PHOENIX (AP) - The Arizona Supreme Court ruled Thursday that a Tucson ordinance that requires the destruction of guns seized by the city’s police department conflicts with a state law requiring the weapons to be sold.
The decision upholds the basic tenets of a 2016 law passed by the Republican-controlled Legislature and signed by Gov. Doug Ducey targeting cities and towns which adopt laws conflicting with those passed by state lawmakers.
The law allows a state lawmaker to ask the attorney general to investigate if a city or town ordinance conflicts with state law. If the attorney general decides it does, the city can lose millions in state-shared revenue unless it rescinds the ordinance. If the attorney general believes it might, he must ask the state Supreme Court to review the case.
Writing for the court, Vice-Chief Justice John Pelander said it is clear that Tucson’s gun-destruction policy conflicts with state law and must be revoked. Pelander said the court need not decide yet if a provision requiring a city to post a bond to appeal an attorney general’s decision violates the state Constitution.
Tucson suspended the ordinance in December after state Attorney General Mark Brnovich determined it may conflict with state law. Because it suspended the ordinance, Tucson hasn’t lost the $170 million a year it gets from its share of state taxes. At the time, Councilwoman Regina Romero called the state funding law “an assault on charter cities in Arizona” that required a legal challenge.
Nearly $1.1 billion in income and sales taxes was distributed to 91 cities and towns in the budget year that ended June 30, 2015.
The Legislature passed the law after years of railing about some cities’ decisions to pass laws like plastic bag bans and the 2005 gun destruction ordinance enacted by Tucson. State lawmakers passed a law in 2013 requiring guns obtained by local law enforcement to be sold, but Tucson continued the practice and has destroyed 4,820 guns since the beginning of 2013.
The independence of the 19 Arizona cities that hold state “charters” gives them broader independence than the remaining 72 cities, and Tucson argued that it was exercising that independence in continuing to destroy guns that were seized or unclaimed. But Pelander said state law is clear that firearms are of statewide concern and overrides Tucson’s ordinance.
“The Tucson Police Department’s disposition of property (whether forfeited or unclaimed) is an exercise of police power granted by the state,” Pelander wrote. “Thus, the state’s authority validly extends over the possession and disposition of the firearms.”

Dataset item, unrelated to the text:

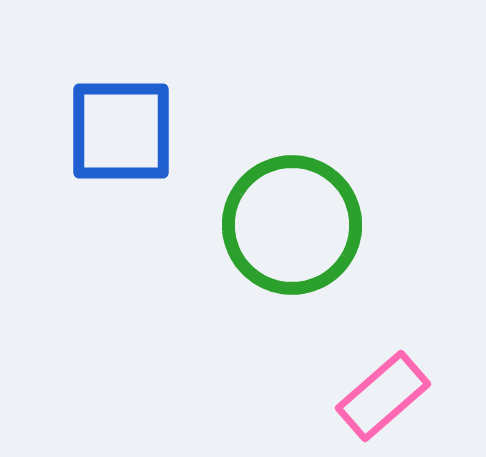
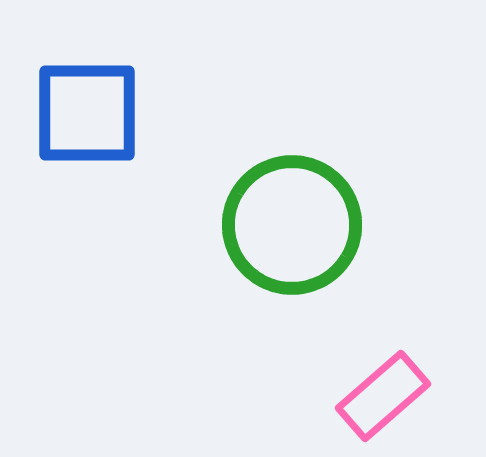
blue square: moved 34 px left, 18 px up
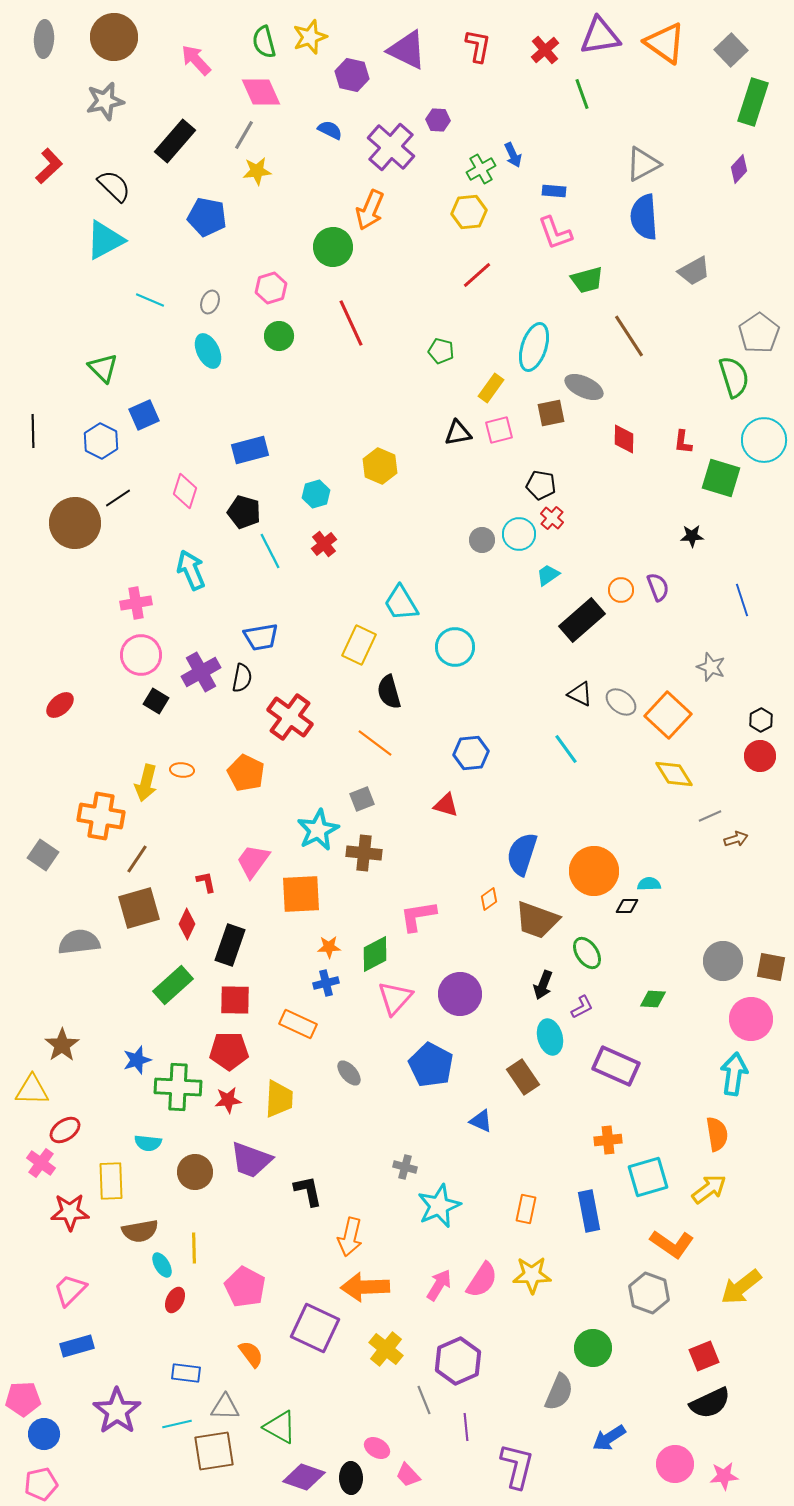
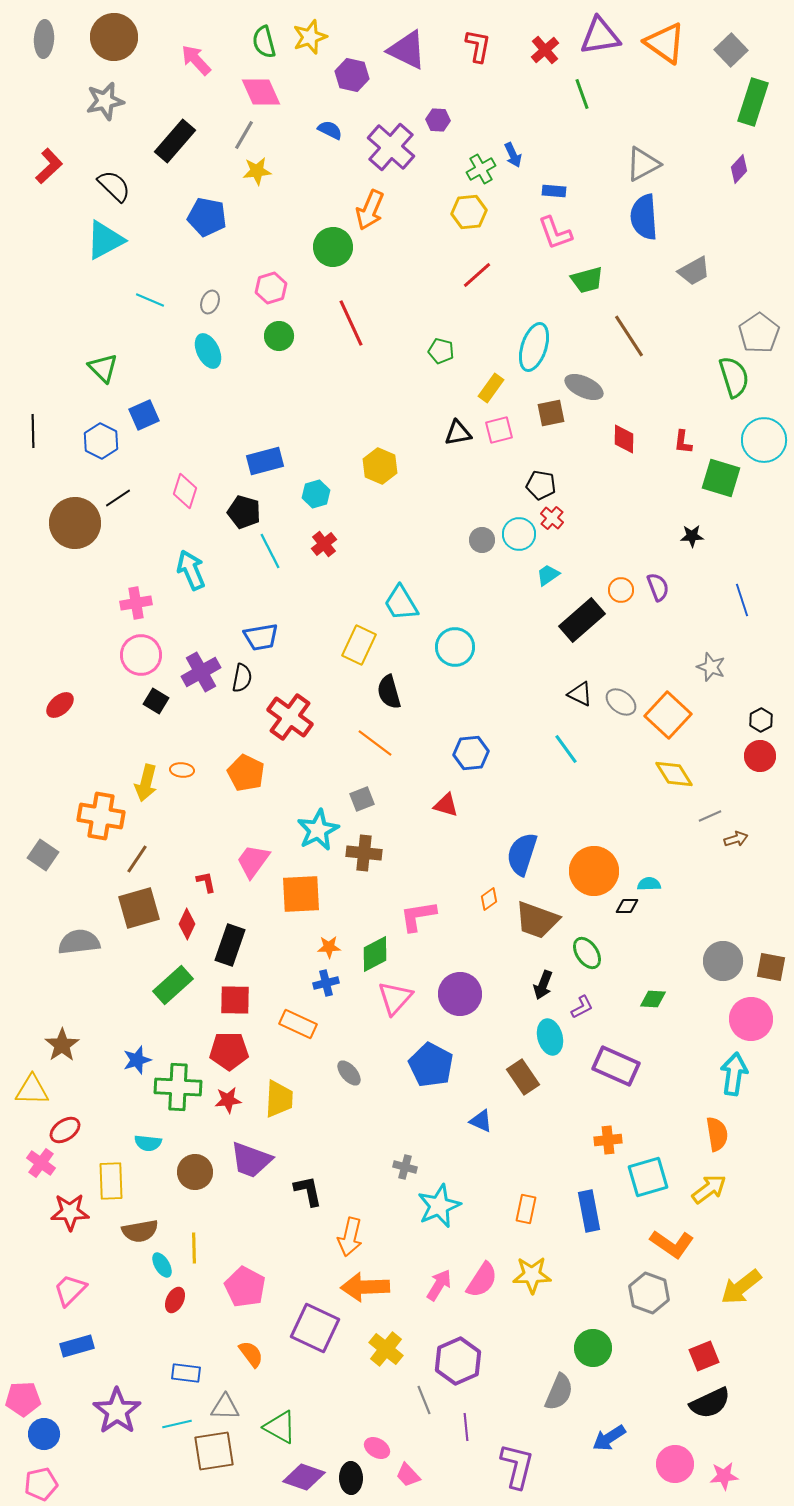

The court noted that charter cities have total local control over city elections and disposing of real property, but nothing else.
“Whether you like it or not the court really did delineate and really clear up an area of law where there’s been tension and conflict between the city and state,” Brnovich said. “The court’s really setting down a lot of markers that if there’s a conflict between state law and city ordinances state law is going to triumph.
Tucson City Attorney Mike Rankin noted that the court did not rule on the constitutionality of the provisions for withholding revenue from cities and said Tucson didn’t have to post a bond. He said in a statement that he was disappointed in the ruling but happy the city was able to challenge the issue without risking state shared revenues “that are so vital to funding the City’s ability to provide services to its residents.”
All seven justices agreed with the decision, although several offered different reasoning to reach the conclusion in concurring opinions.